Si la production de bébés souris à partir de gamètes « artificiels » est possible, l’équivalent humain n’existe pas encore. Mais la recherche dans ce domaine progresse rapidement. On s’attend à ce qu’il soit possible de fabriquer des spermatozoïdes et des ovules humains en laboratoire d’ici 10 ans au plus tard. « Des start-up américaines telles que Conception et Gameto affirment être sur le point d’y parvenir », précise le Guardian.

« Changer la vie de millions d’êtres humains »

Donner aux familles la possibilité d’avoir des enfants à un âge beaucoup plus avancé, éliminer les obstacles pour les couples souffrant d’infertilité et permettre à tout le monde d’avoir des enfants biologiques, c’est l’objectif de Conception.

La start-up tente de reproduire en laboratoire le processus par lequel les ovules se développent dans le corps féminin. Ils génèrent des CSPi à partir de cellules sanguines, puis guident leur développement pour qu’elles deviennent des ovules viables. « C’est vraiment passionnant de travailler sur une technologie qui peut changer la vie de millions d’êtres humains », a déclaré à NPR Pablo Hurtado, directeur scientifique de l’entreprise.
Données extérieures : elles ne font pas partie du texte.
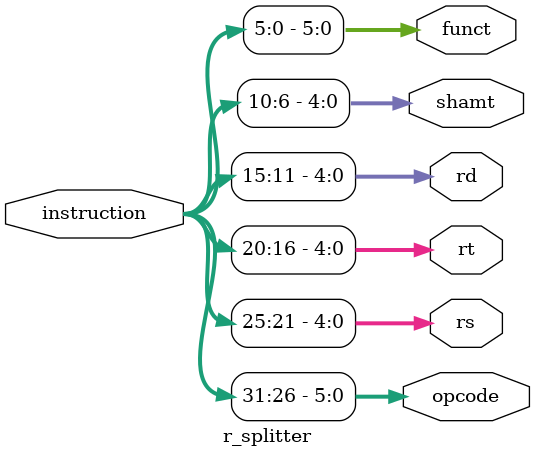
<source format=v>
/*
  R Splitter := RType Instruction Splitter
*/


module r_splitter (
    input  [31:0] instruction,
    output [ 5:0] opcode,
    output [ 4:0] rs,
    output [ 4:0] rt,
    output [ 4:0] rd,
    output [ 4:0] shamt,
    output [ 5:0] funct
);

  // >>> Split(instruction)
  assign opcode = instruction[31:26];
  assign rs = instruction[25:21];
  assign rt = instruction[20:16];
  assign rd = instruction[15:11];
  assign shamt = instruction[10:6];
  assign funct = instruction[5:0];

endmodule

</source>
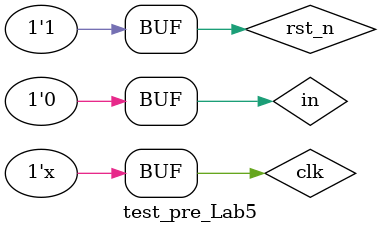
<source format=v>
`timescale 1ns / 1ps


module test_pre_Lab5;
wire count_enable;
reg clk;
reg rst_n;
reg in;
fsm U0(
    .count_enable(count_enable),   //count or not
    .in(in),     //press or not
    .clk(clk),    //global clock
    .rst_n(rst_n)   //negative edge reset
);

initial
begin
    clk = 0;
    rst_n = 0;
    in = 0;
    #150 rst_n = 1;
    #100 in = 1;
    #100 in = 0;
    #500 in = 1;
    #100 in = 0;
    #650 in = 1;
    #100 in = 0;
    #500 in = 1;
    #100 in = 0;
end

always
    #50 clk = ~clk;
    
endmodule

</source>
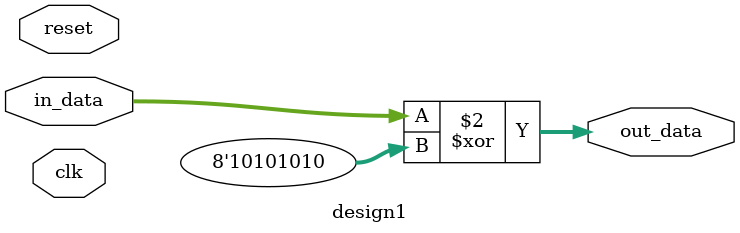
<source format=sv>
module design1 (
    input  logic clk,
    input  logic reset,
    input  logic [7:0] in_data,
    output logic [7:0] out_data
);

    always_comb begin
        out_data = in_data ^ 8'hAA;  // Simple XOR operation
    end

endmodule
</source>
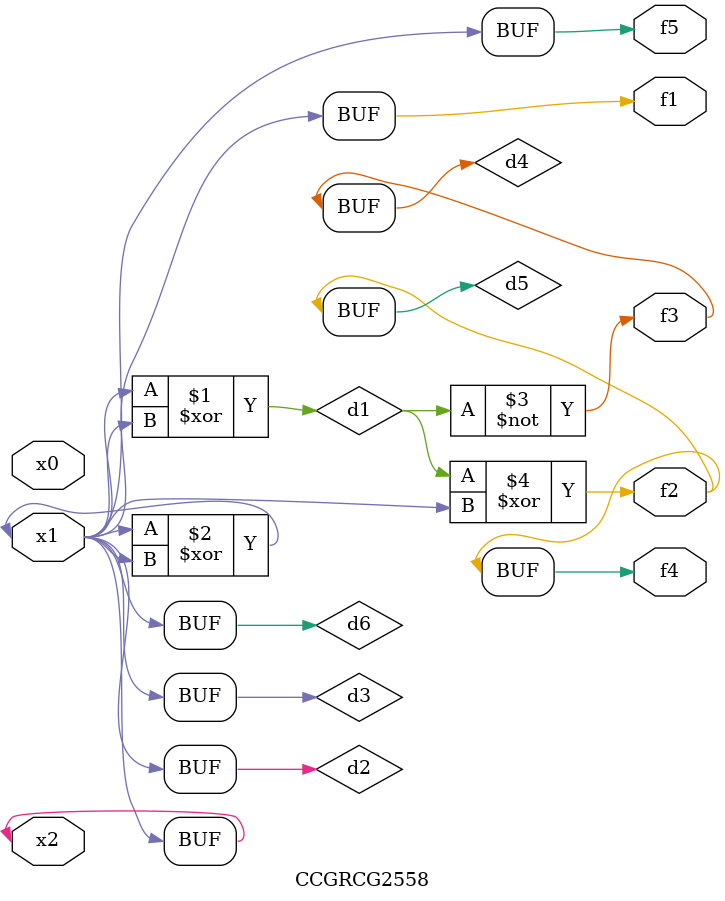
<source format=v>
module CCGRCG2558(
	input x0, x1, x2,
	output f1, f2, f3, f4, f5
);

	wire d1, d2, d3, d4, d5, d6;

	xor (d1, x1, x2);
	buf (d2, x1, x2);
	xor (d3, x1, x2);
	nor (d4, d1);
	xor (d5, d1, d2);
	buf (d6, d2, d3);
	assign f1 = d6;
	assign f2 = d5;
	assign f3 = d4;
	assign f4 = d5;
	assign f5 = d6;
endmodule

</source>
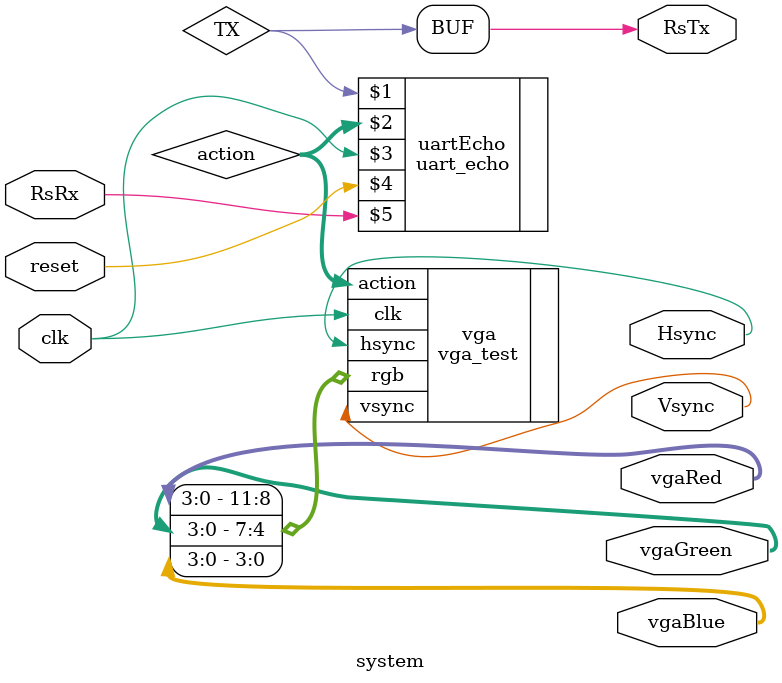
<source format=v>
`timescale 1ns / 1ps
module system(
    output wire RsTx,
    input wire RsRx,
    output wire [3:0]vgaRed, vgaGreen, vgaBlue,
    output wire Hsync, Vsync,
    input reset,
    input clk
    );
wire [3:0] action;
vga_test vga(
    .clk(clk),
    .action(action),
    .hsync(Hsync),
    .vsync(Vsync),
    .rgb({vgaRed, vgaGreen, vgaBlue})
);

wire TX;
//wire transmit;
assign RsTx = TX;
uart_echo uartEcho (/*AUTOARG*/
   // Outputs
   TX, action,
   // Inputs
   clk, reset, RsRx
   );
endmodule

</source>
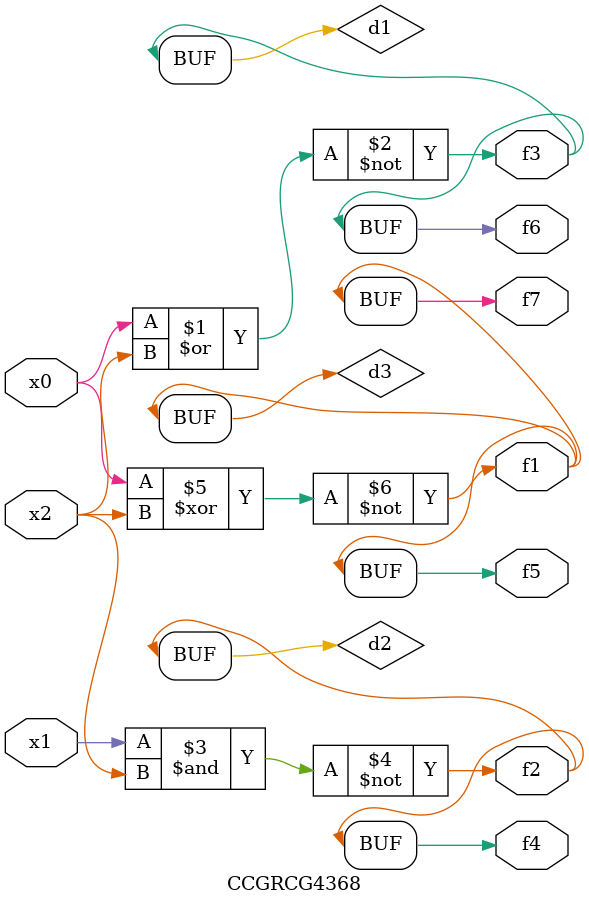
<source format=v>
module CCGRCG4368(
	input x0, x1, x2,
	output f1, f2, f3, f4, f5, f6, f7
);

	wire d1, d2, d3;

	nor (d1, x0, x2);
	nand (d2, x1, x2);
	xnor (d3, x0, x2);
	assign f1 = d3;
	assign f2 = d2;
	assign f3 = d1;
	assign f4 = d2;
	assign f5 = d3;
	assign f6 = d1;
	assign f7 = d3;
endmodule

</source>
Cette technologie pourrait aider les femmes qui ont perdu leurs ovules à cause d’un traitement contre le cancer, celles qui n’ont jamais pu produire d’ovules sains et celles dont les ovules ne sont plus viables en raison de leur âge.

De plus, les couples de même sexe pourraient avoir des enfants biologiques ensemble. Concrètement, il serait possible de créer des ovules à partir des cellules d’un homme, fécondés ensuite par le sperme du partenaire. L’enfant, porté par une mère porteuse, serait ainsi lié génétiquement aux deux hommes. De même, on pourrait créer des spermatozoïdes à partir des cellules d’une femme dans le cas de couples lesbiens.

De nombreux autres laboratoires dans le monde poursuivent le même objectif. Au cours d’une récente réunion, l’Human Fertilisation & Embryology Authority (HFEA) a estimé qu’il pourrait être atteint d’ici deux à trois ans au plus tôt, mais plus vraisemblablement dans une décennie.